Maturing L2 Proof Systems
Buterin also emphasized the necessity of maturing L2 proof systems. Most rollups today are not entirely trustless, relying on security councils that can override proof systems. He stressed the importance of reaching “Stage 2” rollups, which are fully trustless and secure. This involves formal verification, utilizing mathematical techniques to prove that proof systems align with the EVM specification.
“We can make a formally verified SNARK prover of a minimal VM,” he explained. Additionally, deploying multiple proof systems, or “multi-provers,” ensures redundancy and security. “If the proof systems agree, the security council has no power,” Buterin highlighted.
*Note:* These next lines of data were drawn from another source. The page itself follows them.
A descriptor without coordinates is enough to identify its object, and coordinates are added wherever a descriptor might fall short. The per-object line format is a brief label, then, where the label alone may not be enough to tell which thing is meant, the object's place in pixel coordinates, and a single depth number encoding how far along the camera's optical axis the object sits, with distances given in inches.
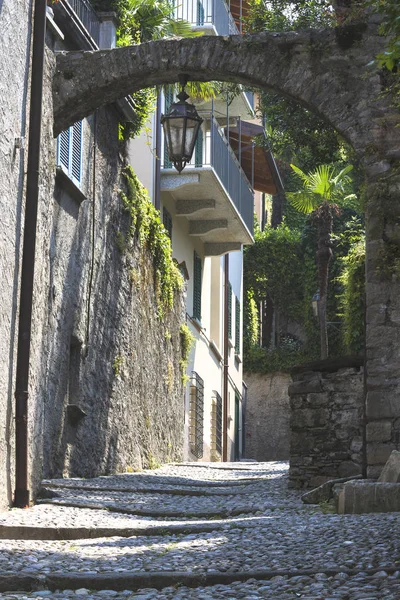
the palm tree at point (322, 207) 1031.0
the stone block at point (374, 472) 374.6
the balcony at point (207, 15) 837.8
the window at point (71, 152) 470.0
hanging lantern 434.9
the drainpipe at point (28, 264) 346.9
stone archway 386.3
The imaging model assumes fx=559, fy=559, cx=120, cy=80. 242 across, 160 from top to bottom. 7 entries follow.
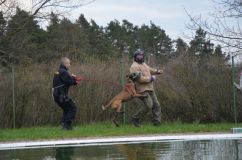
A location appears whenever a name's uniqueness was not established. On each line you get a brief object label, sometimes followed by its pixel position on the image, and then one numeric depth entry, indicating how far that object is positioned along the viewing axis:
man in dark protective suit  14.53
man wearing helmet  15.23
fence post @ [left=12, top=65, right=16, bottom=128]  17.11
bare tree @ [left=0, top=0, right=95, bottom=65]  19.86
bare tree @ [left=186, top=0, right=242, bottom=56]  18.34
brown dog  15.23
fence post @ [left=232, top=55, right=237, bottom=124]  17.44
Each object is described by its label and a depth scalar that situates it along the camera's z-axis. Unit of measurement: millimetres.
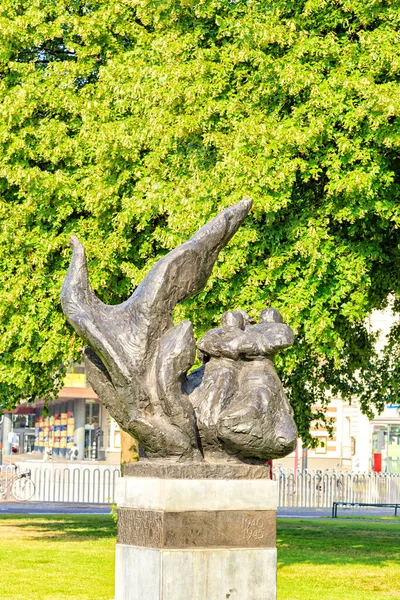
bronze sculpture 12344
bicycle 41094
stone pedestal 11883
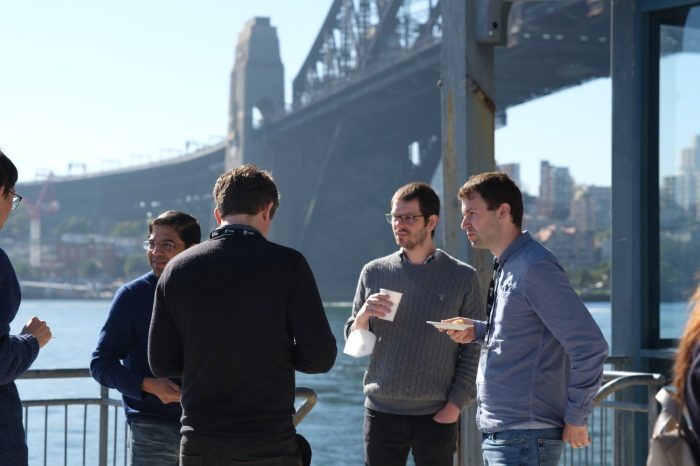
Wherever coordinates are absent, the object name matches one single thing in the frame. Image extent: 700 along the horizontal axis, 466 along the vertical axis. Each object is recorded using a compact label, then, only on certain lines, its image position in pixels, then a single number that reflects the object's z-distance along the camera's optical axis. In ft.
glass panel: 18.66
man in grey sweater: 12.27
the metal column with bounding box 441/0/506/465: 15.10
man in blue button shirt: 9.53
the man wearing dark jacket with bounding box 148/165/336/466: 8.75
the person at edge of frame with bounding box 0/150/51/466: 8.61
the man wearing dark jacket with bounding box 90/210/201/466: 10.86
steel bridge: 133.80
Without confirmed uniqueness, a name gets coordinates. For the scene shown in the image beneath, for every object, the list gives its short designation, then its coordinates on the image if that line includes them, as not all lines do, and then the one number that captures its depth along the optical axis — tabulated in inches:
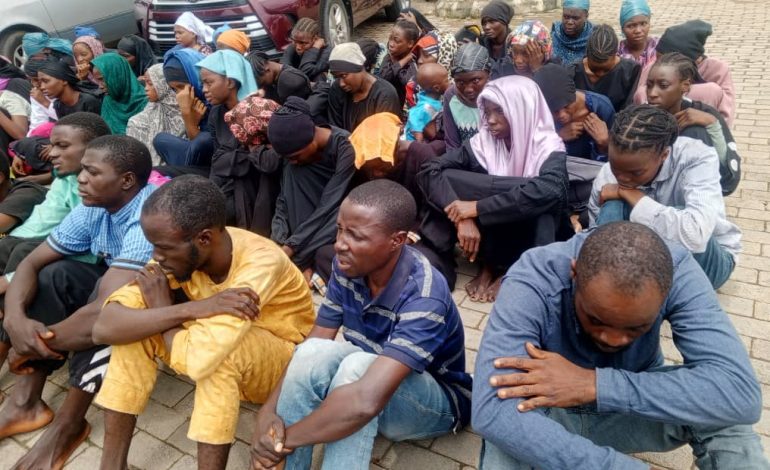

Enhancing Cross-L2 Interoperability
Enhancing cross-L2 interoperability is also a key focus. One major challenge is making the L2 ecosystem seamless for users. Buterin proposed several improvements, such as chain-specific addresses that include the chain identifier to simplify cross-L2 transactions, standardized payment requests for easy and secure requests for payments across different chains, and developing protocols like ERC-7683 and RIP-7755 for efficient asset exchanges and gas payments.
Buterin also advocated for light clients and keystore wallets to allow users to verify chains without relying on RPC providers and to simplify key management across chains. “Our ability to handle this problem successfully is a test of our ability to stick together as a community,” Buterin asserted.
Maintaining the Balance: L1 vs L2
While L2 scaling is crucial, enhancing L1 remains vital for Ethereum’s security and economic viability. Buterin discussed strategies like increasing the gas limit, making specific operations cheaper through proposals like EOF (EVM Object Format), and exploring native rollups. “A big question that any L1 scaling roadmap needs to answer is: what is the ultimate vision for what belongs on L1 and what belongs on L2?” he posed, emphasizing the need for balance to maintain Ethereum’s core strengths.
Buterin concluded, “Now our task is to bring the rollup-centric roadmap to completion, and solve these problems, while preserving the robustness and decentralization that makes the Ethereum L1 special.”
At the time of writing, ETH was trading at $2,625.